Realização: Woody Allen; Produção: Letty Aronson, Gareth Wiley, Lucy Darwin; Argumento: Woody Allen; Co-Produção: Helen Robin, Nicky Kentish Barnes; Fotografia: Remi Adefarasin (filmado em Technicolor); Design de Produção: Jim Clay; Montagem: Alisa Lepselter; Figurinos: Jill Taylor; Direcção Artística: Diane Dancklefsen, Jan Spoczynski; Cenários: Caroline Smith; Caracterização: Sallie Jaye, Carmel Jackson; Efeitos Especiais: Effects Associated Limited.

Elenco:

Brian Cox (Alec Hewett), Matthew Goode (Tom Hewett), Scarlett Johansson (Nola Rice), Emily Mortimer (Chloe Hewett Wilton), Jonathan Rhys Meyers (Chris Wilton), Penelope Wilton (Eleanor Hewett), Ewen Bremner (Inspector Dowd), James Nesbitt (Detective Banner), Rupert Penry-Jones (Henry), Alexander Armstrong (Mr.
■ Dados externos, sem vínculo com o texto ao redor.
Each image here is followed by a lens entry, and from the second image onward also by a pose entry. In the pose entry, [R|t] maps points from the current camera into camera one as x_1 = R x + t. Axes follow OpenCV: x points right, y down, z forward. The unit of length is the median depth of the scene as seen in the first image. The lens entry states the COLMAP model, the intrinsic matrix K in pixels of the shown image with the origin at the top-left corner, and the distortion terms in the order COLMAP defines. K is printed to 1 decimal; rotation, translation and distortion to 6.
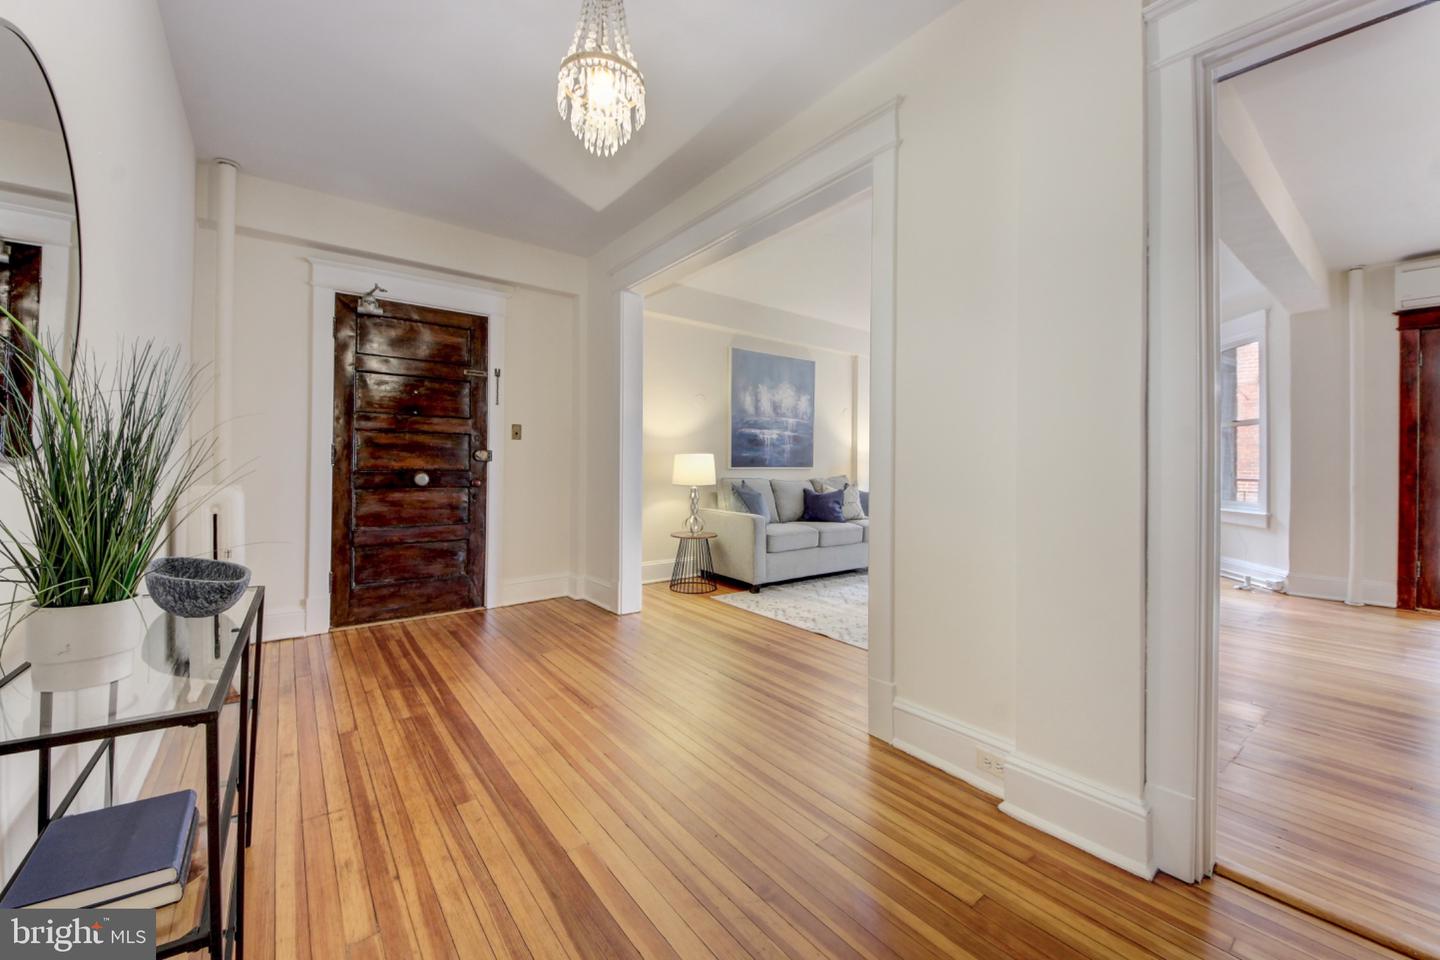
lens RADIAL K [[570.8, 0, 730.7], [0, 570.8, 456.5], [0, 0, 1]] dist [0.002784, -0.001054]
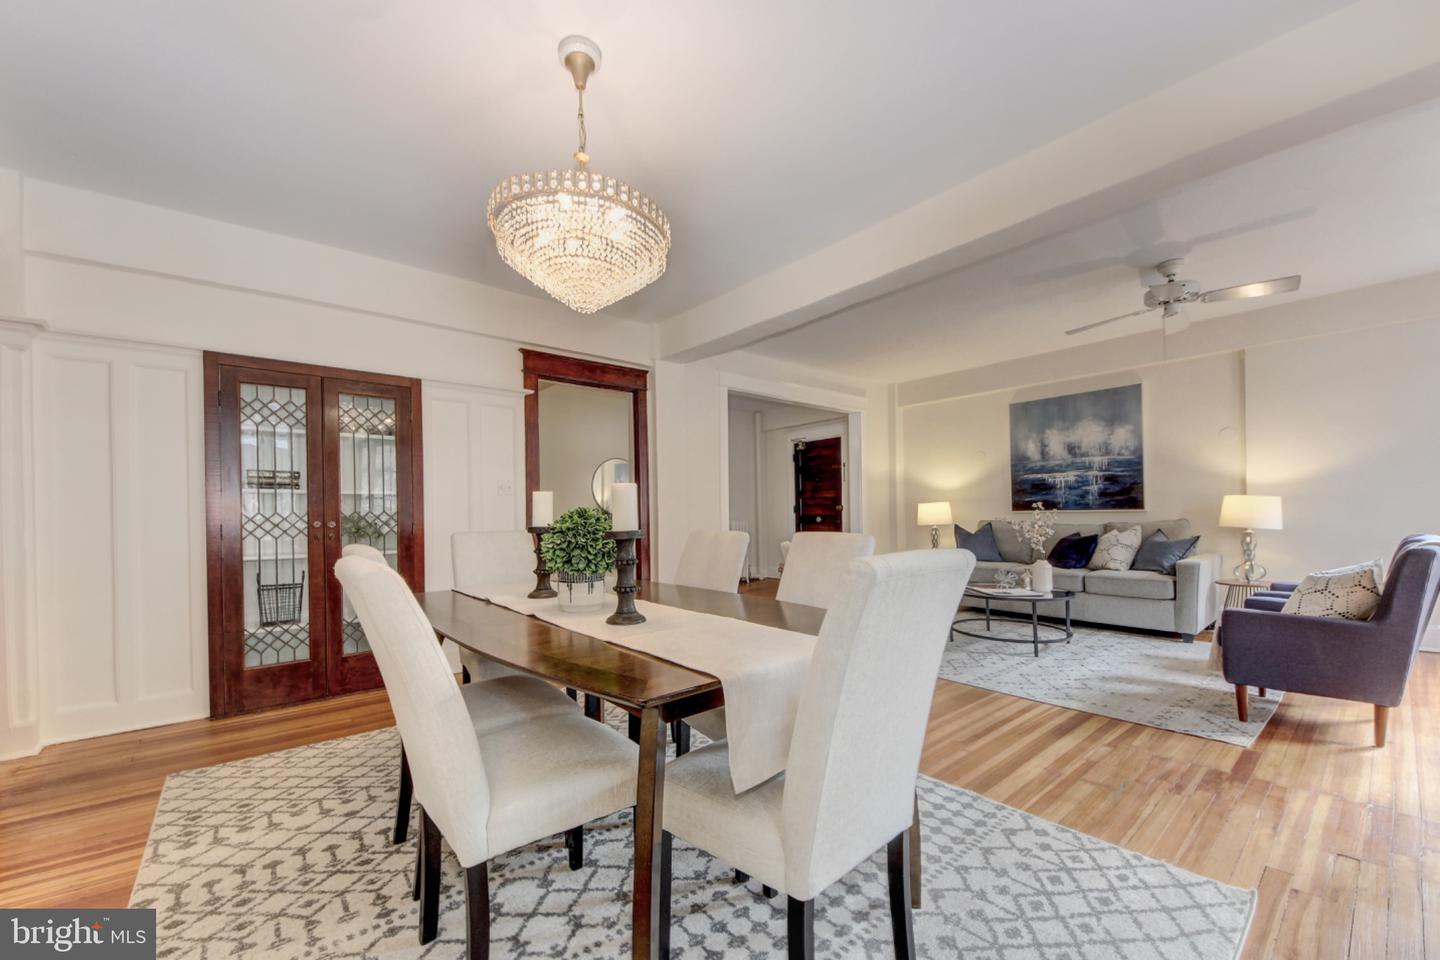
lens RADIAL K [[570.8, 0, 707.0], [0, 570.8, 515.5], [0, 0, 1]] dist [0.002784, -0.001054]
pose [[-0.002617, -0.000510, -0.999996, 1.210840], [0.033914, 0.999425, -0.000598, 0.008480], [0.999421, -0.033916, -0.002598, 0.436761]]
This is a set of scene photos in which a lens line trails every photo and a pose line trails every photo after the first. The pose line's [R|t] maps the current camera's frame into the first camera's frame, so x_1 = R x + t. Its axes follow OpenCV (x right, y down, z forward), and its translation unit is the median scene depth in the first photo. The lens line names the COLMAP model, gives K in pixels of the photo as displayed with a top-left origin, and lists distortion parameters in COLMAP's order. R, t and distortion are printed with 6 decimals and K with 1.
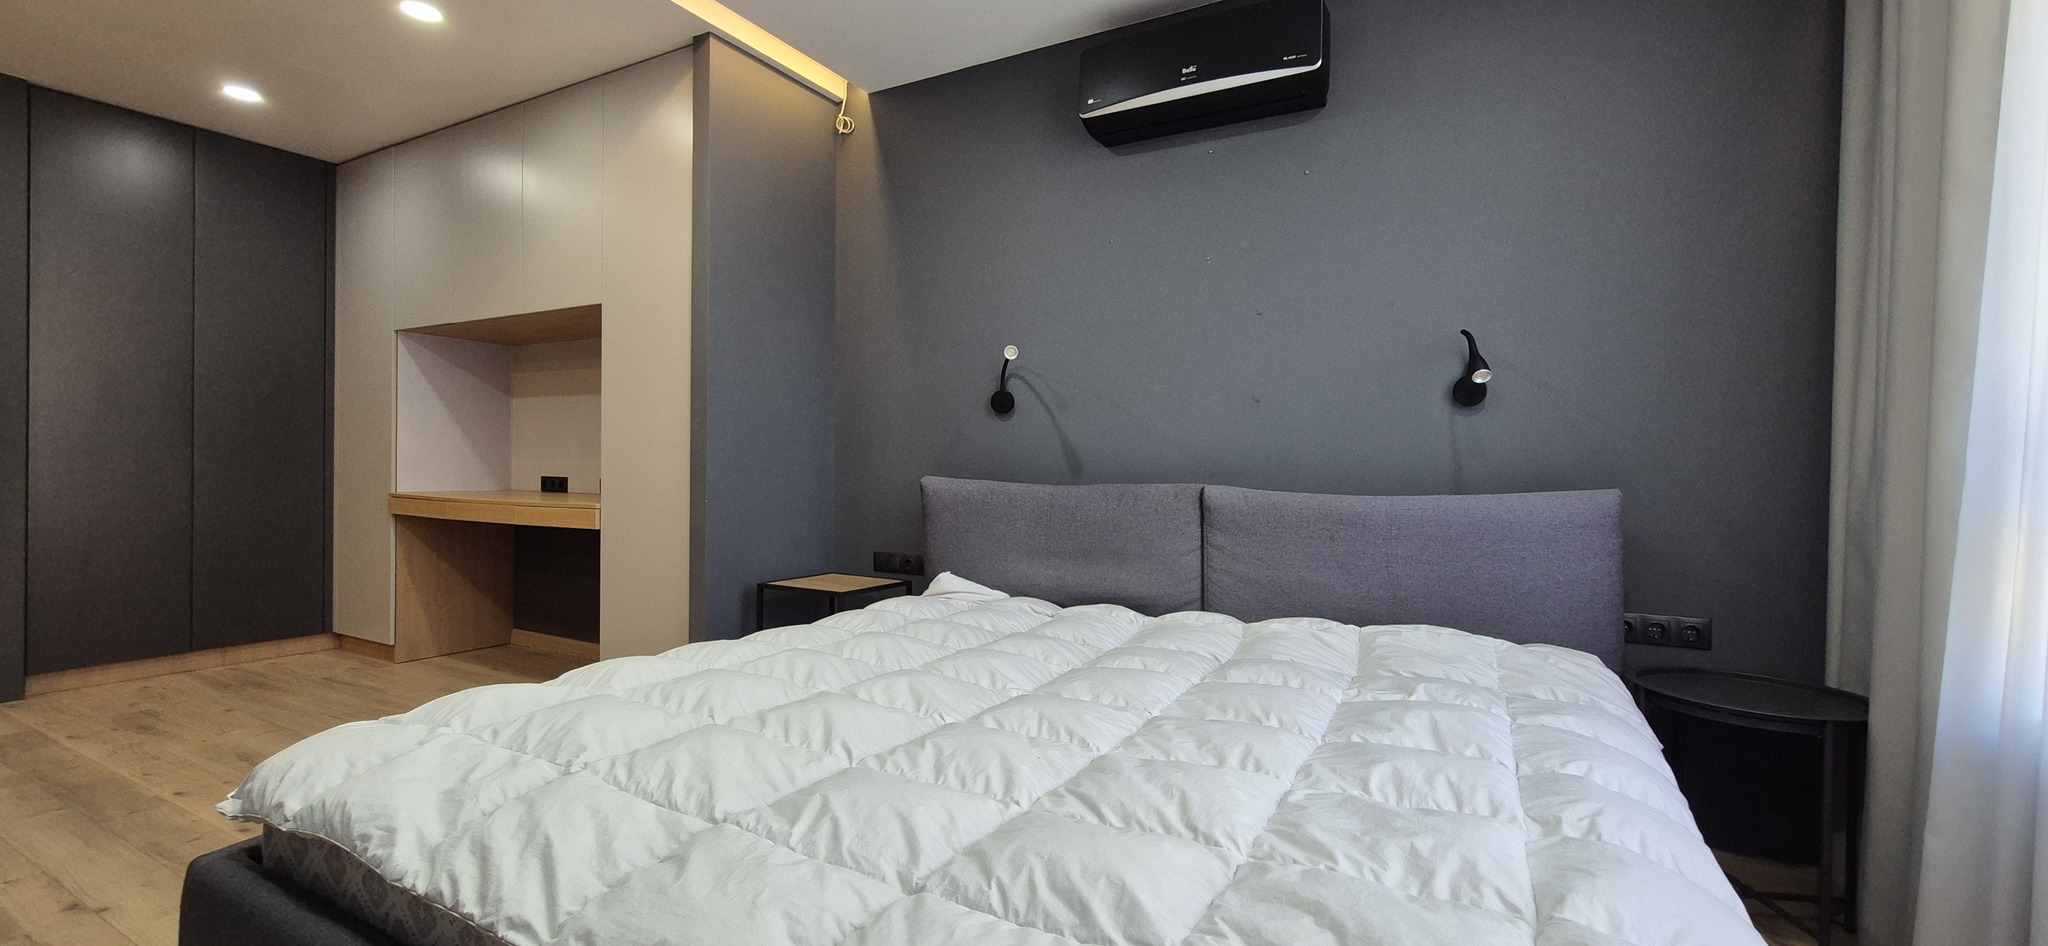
lens RADIAL K [[844.1, 0, 1017.8], [0, 844.1, 475.0], [0, 0, 1]] dist [-0.001904, -0.000421]
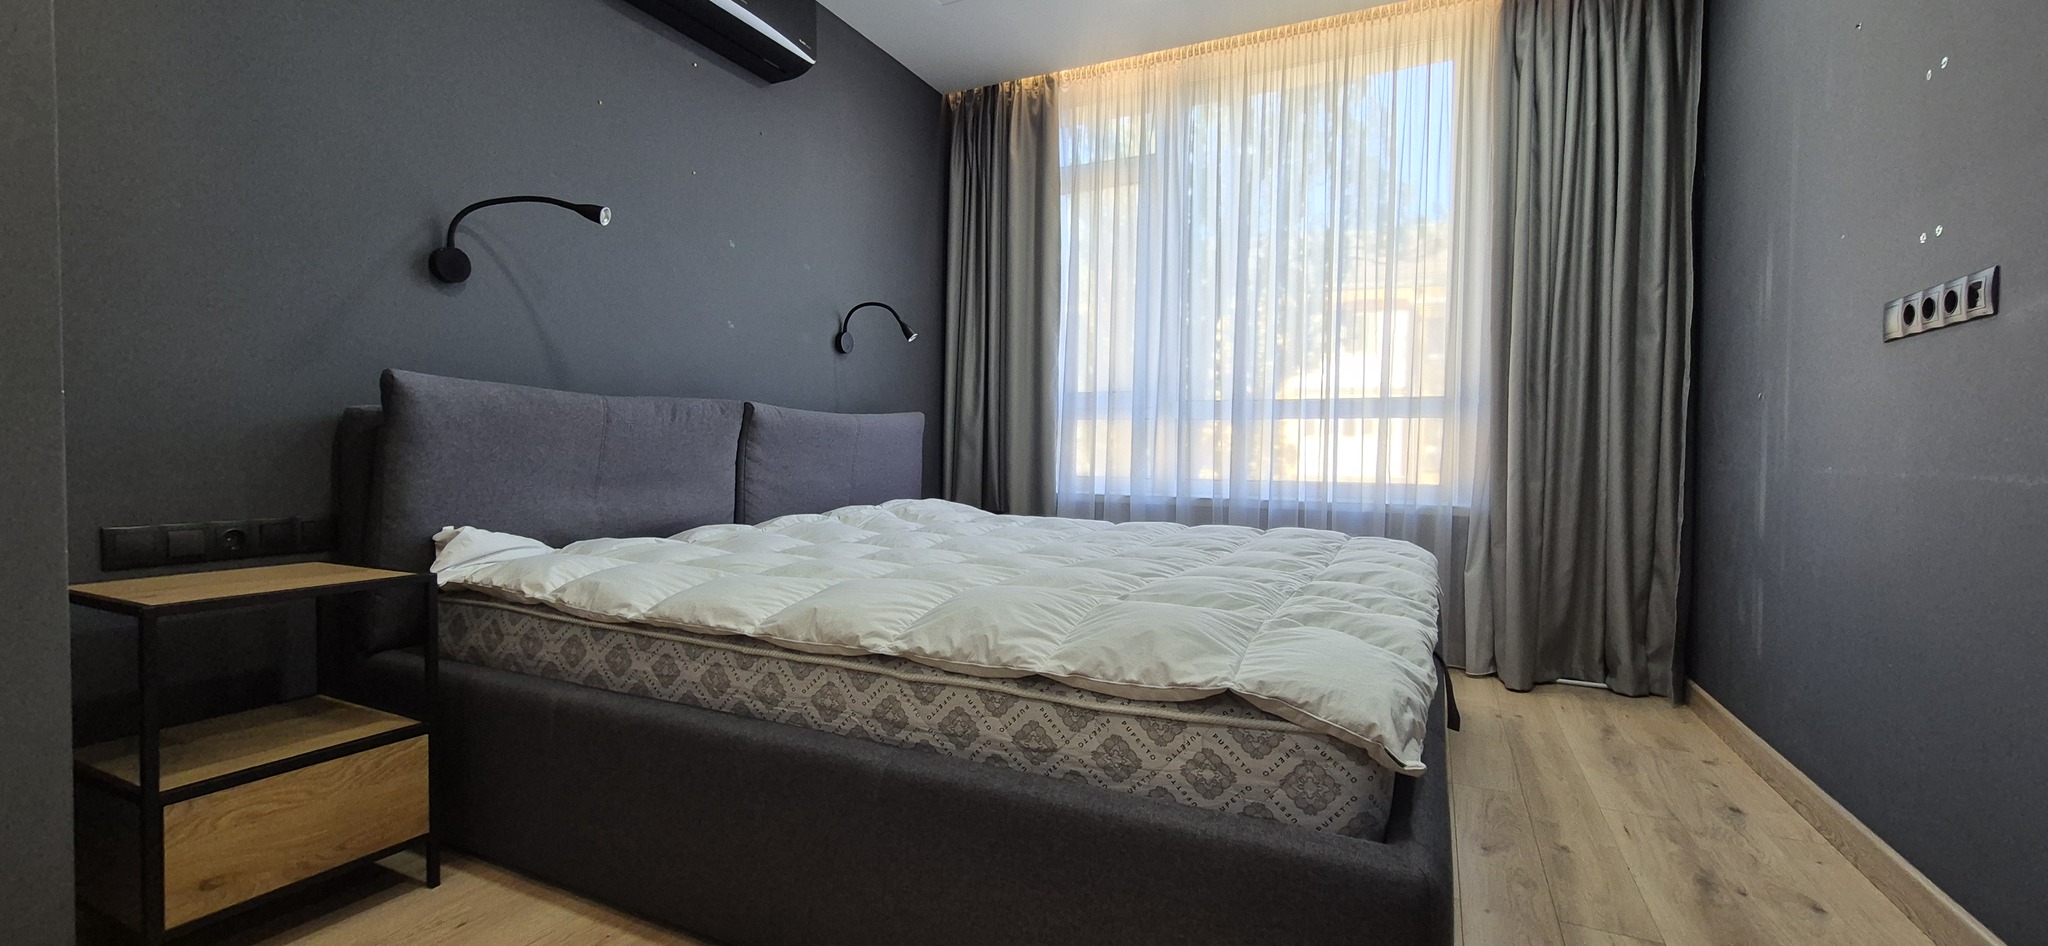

Townsend), Paul Kaye (Vendedor Imobiliário), Simon Kunz (Rod Carver), Geoffrey Streatfield (Alan Sinclair), Miranda Raison (Heather), Rose Keegan (Carol), Zoe Telford (Samantha), Margaret Tyzack (Mrs. Eastby), Selina Cadell (Margaret), Georgina Chapman (Colega de Nola), Colin Salmon (Ian), Steve Pemberton (Detective Parry).